'''

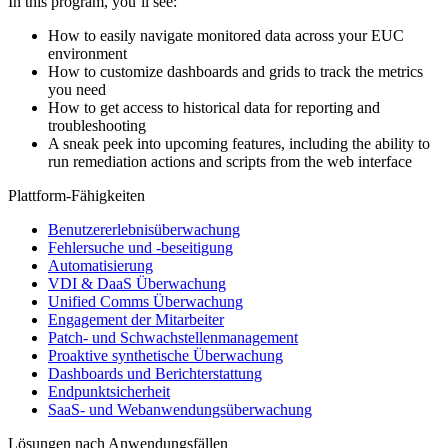
In this program, you’ll see:
How to easily navigate monitored data across your EUC
environment
How to customize dashboards and grids to track the metrics
you need
How to get access to historical data for reporting and
troubleshooting
A sneak peek into upcoming features, including the ability to
run remediation actions and scripts from the web interface
Plattform-Fähigkeiten
Benutzererlebnisüberwachung
Fehlersuche und -beseitigung
Automatisierung
VDI & DaaS Überwachung
Unified Comms Überwachung
Engagement der Mitarbeiter
Patch- und Schwachstellenmanagement
Proaktive synthetische Überwachung
Dashboards und Berichterstattung
Endpunktsicherheit
SaaS- und Webanwendungsüberwachung
Lösungen nach Anwendungsfällen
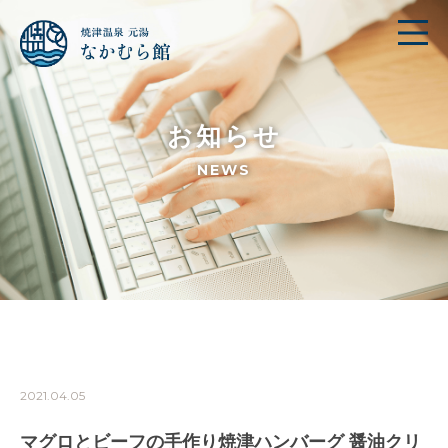
お知らせ
NEWS
2021.04.05
マグロとビーフの手作り焼津ハンバーグ 醤油クリ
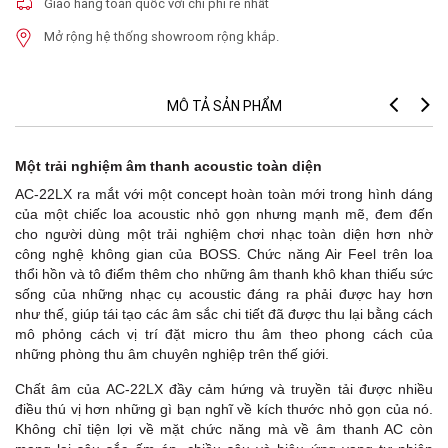
Giao hàng toàn quốc với chi phí rẻ nhất
Mở rộng hệ thống showroom rộng khắp.
MÔ TẢ SẢN PHẨM
Một trải nghiệm âm thanh acoustic toàn diện
AC-22LX ra mắt với một concept hoàn toàn mới trong hình dáng
của một chiếc loa acoustic nhỏ gọn nhưng mạnh mẽ, đem đến
cho người dùng một trải nghiệm chơi nhạc toàn diện hơn nhờ
công nghệ không gian của BOSS. Chức năng Air Feel trên loa
thổi hồn và tô điểm thêm cho những âm thanh khô khan thiếu sức
sống của những nhạc cụ acoustic đáng ra phải được hay hơn
như thế, giúp tái tạo các âm sắc chi tiết đã được thu lại bằng cách
mô phỏng cách vị trí đặt micro thu âm theo phong cách của
những phòng thu âm chuyên nghiệp trên thế giới.
Chất âm của AC-22LX đầy cảm hứng và truyền tải được nhiều
điều thú vị hơn những gì bạn nghĩ về kích thước nhỏ gọn của nó.
Không chỉ tiện lợi về mặt chức năng mà về âm thanh AC còn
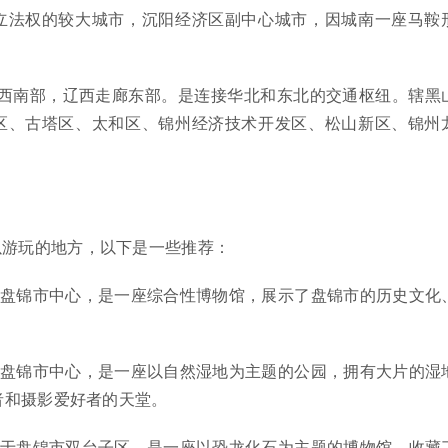
立法权的较大城市，沉阳经济区副中心城市，因城南一座马鞍
省西南部，辽西走廊东部。是连接华北和东北的交通枢纽。辖黑
区、古塔区、太和区、锦州经济技术开发区、松山新区、锦州
。
？
以游玩的地方，以下是一些推荐：
于盘锦市中心，是一座综合性博物馆，展示了盘锦市的历史文化
于盘锦市中心，是一座以自然湿地为主题的公园，拥有大片的湿
者和摄影爱好者的天堂。
位于盘锦市双台子区，是一座以恐龙化石为主题的博物馆，收藏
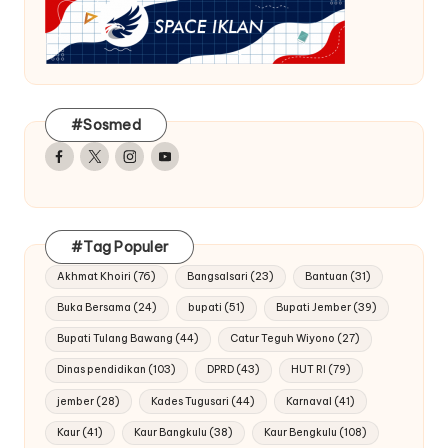
#Sosmed
Facebook
Twitter
Instagram
Youtube
#Tag Populer
Akhmat Khoiri
(76)
Bangsalsari
(23)
Bantuan
(31)
Buka Bersama
(24)
bupati
(51)
Bupati Jember
(39)
Bupati Tulang Bawang
(44)
Catur Teguh Wiyono
(27)
Dinas pendidikan
(103)
DPRD
(43)
HUT RI
(79)
jember
(28)
Kades Tugusari
(44)
Karnaval
(41)
Kaur
(41)
Kaur Bangkulu
(38)
Kaur Bengkulu
(108)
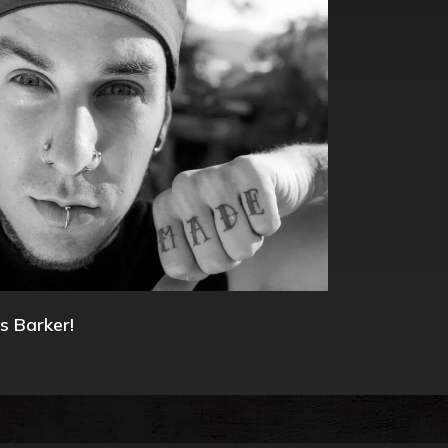
s Barker!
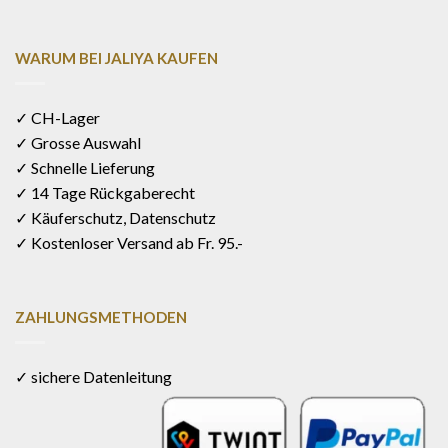
WARUM BEI JALIYA KAUFEN
✓ CH-Lager
✓ Grosse Auswahl
✓ Schnelle Lieferung
✓ 14 Tage Rückgaberecht
✓ Käuferschutz, Datenschutz
✓ Kostenloser Versand ab Fr. 95.-
ZAHLUNGSMETHODEN
✓ sichere Datenleitung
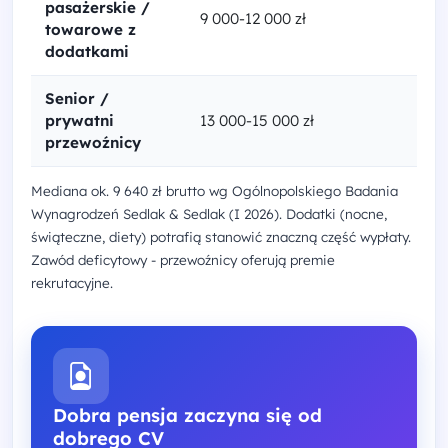
pasażerskie /
9 000-12 000 zł
towarowe z
dodatkami
Senior /
prywatni
13 000-15 000 zł
przewoźnicy
Mediana ok. 9 640 zł brutto wg Ogólnopolskiego Badania
Wynagrodzeń Sedlak & Sedlak (I 2026). Dodatki (nocne,
świąteczne, diety) potrafią stanowić znaczną część wypłaty.
Zawód deficytowy - przewoźnicy oferują premie
rekrutacyjne.
Dobra pensja zaczyna się od
dobrego CV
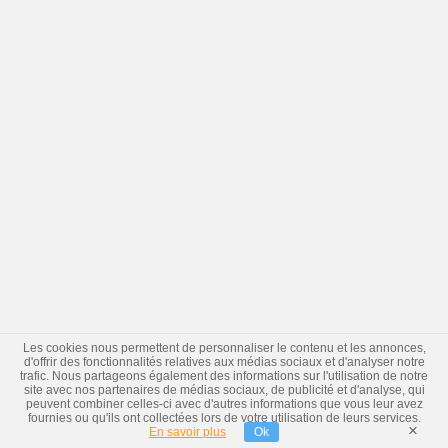
Les cookies nous permettent de personnaliser le contenu et les annonces,
d'offrir des fonctionnalités relatives aux médias sociaux et d'analyser notre
trafic. Nous partageons également des informations sur l'utilisation de notre
site avec nos partenaires de médias sociaux, de publicité et d'analyse, qui
peuvent combiner celles-ci avec d'autres informations que vous leur avez
fournies ou qu'ils ont collectées lors de votre utilisation de leurs services.
×
En savoir plus
Ok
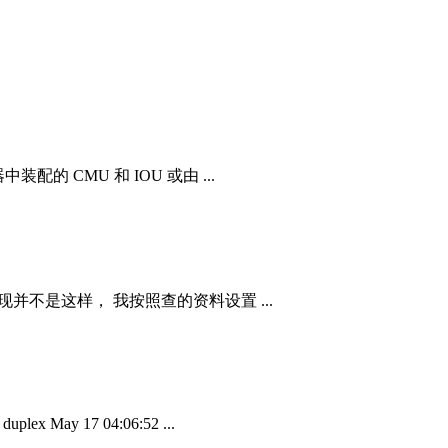
CMU 和 IOU 或由 ...
现并不是这样， 我按照查的资料设置 ...
duplex May 17 04:06:52 ...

'''

Work order:
Change every "Karnaval" in the listing to "Festival" and give all of its text again with nothing else altered. Leave the pictures out.

Response to the task:
In this program, you’ll see:
How to easily navigate monitored data across your EUC
environment
How to customize dashboards and grids to track the metrics
you need
How to get access to historical data for reporting and
troubleshooting
A sneak peek into upcoming features, including the ability to
run remediation actions and scripts from the web interface
Plattform-Fähigkeiten
Benutzererlebnisüberwachung
Fehlersuche und -beseitigung
Automatisierung
VDI & DaaS Überwachung
Unified Comms Überwachung
Engagement der Mitarbeiter
Patch- und Schwachstellenmanagement
Proaktive synthetische Überwachung
Dashboards und Berichterstattung
Endpunktsicherheit
SaaS- und Webanwendungsüberwachung
Lösungen nach Anwendungsfällen
お知らせ
NEWS
2021.04.05
マグロとビーフの手作り焼津ハンバーグ 醤油クリ
Giao hàng toàn quốc với chi phí rẻ nhất
Mở rộng hệ thống showroom rộng khắp.
MÔ TẢ SẢN PHẨM
Một trải nghiệm âm thanh acoustic toàn diện
AC-22LX ra mắt với một concept hoàn toàn mới trong hình dáng
của một chiếc loa acoustic nhỏ gọn nhưng mạnh mẽ, đem đến
cho người dùng một trải nghiệm chơi nhạc toàn diện hơn nhờ
công nghệ không gian của BOSS. Chức năng Air Feel trên loa
thổi hồn và tô điểm thêm cho những âm thanh khô khan thiếu sức
sống của những nhạc cụ acoustic đáng ra phải được hay hơn
như thế, giúp tái tạo các âm sắc chi tiết đã được thu lại bằng cách
mô phỏng cách vị trí đặt micro thu âm theo phong cách của
những phòng thu âm chuyên nghiệp trên thế giới.
Chất âm của AC-22LX đầy cảm hứng và truyền tải được nhiều
điều thú vị hơn những gì bạn nghĩ về kích thước nhỏ gọn của nó.
Không chỉ tiện lợi về mặt chức năng mà về âm thanh AC còn
立法权的较大城市，沉阳经济区副中心城市，因城南一座马鞍
省西南部，辽西走廊东部。是连接华北和东北的交通枢纽。辖黑
区、古塔区、太和区、锦州经济技术开发区、松山新区、锦州
。
？
以游玩的地方，以下是一些推荐：
于盘锦市中心，是一座综合性博物馆，展示了盘锦市的历史文化
于盘锦市中心，是一座以自然湿地为主题的公园，拥有大片的湿
者和摄影爱好者的天堂。
位于盘锦市双台子区，是一座以恐龙化石为主题的博物馆，收藏
#Sosmed
Facebook
Twitter
Instagram
Youtube
#Tag Populer
Akhmat Khoiri
(76)
Bangsalsari
(23)
Bantuan
(31)
Buka Bersama
(24)
bupati
(51)
Bupati Jember
(39)
Bupati Tulang Bawang
(44)
Catur Teguh Wiyono
(27)
Dinas pendidikan
(103)
DPRD
(43)
HUT RI
(79)
jember
(28)
Kades Tugusari
(44)
Festival
(41)
Kaur
(41)
Kaur Bangkulu
(38)
Kaur Bengkulu
(108)
s Barker!
WARUM BEI JALIYA KAUFEN
✓ CH-Lager
✓ Grosse Auswahl
✓ Schnelle Lieferung
✓ 14 Tage Rückgaberecht
✓ Käuferschutz, Datenschutz
✓ Kostenloser Versand ab Fr. 95.-
ZAHLUNGSMETHODEN
✓ sichere Datenleitung
pasażerskie /
9 000-12 000 zł
towarowe z
dodatkami
Senior /
prywatni
13 000-15 000 zł
przewoźnicy
Mediana ok. 9 640 zł brutto wg Ogólnopolskiego Badania
Wynagrodzeń Sedlak & Sedlak (I 2026). Dodatki (nocne,
świąteczne, diety) potrafią stanowić znaczną część wypłaty.
Zawód deficytowy - przewoźnicy oferują premie
rekrutacyjne.
Dobra pensja zaczyna się od
dobrego CV
Les cookies nous permettent de personnaliser le contenu et les annonces,
d'offrir des fonctionnalités relatives aux médias sociaux et d'analyser notre
trafic. Nous partageons également des informations sur l'utilisation de notre
site avec nos partenaires de médias sociaux, de publicité et d'analyse, qui
peuvent combiner celles-ci avec d'autres informations que vous leur avez
fournies ou qu'ils ont collectées lors de votre utilisation de leurs services.
×
En savoir plus
Ok
CMU 和 IOU 或由 ...
现并不是这样， 我按照查的资料设置 ...
duplex May 17 04:06:52 ...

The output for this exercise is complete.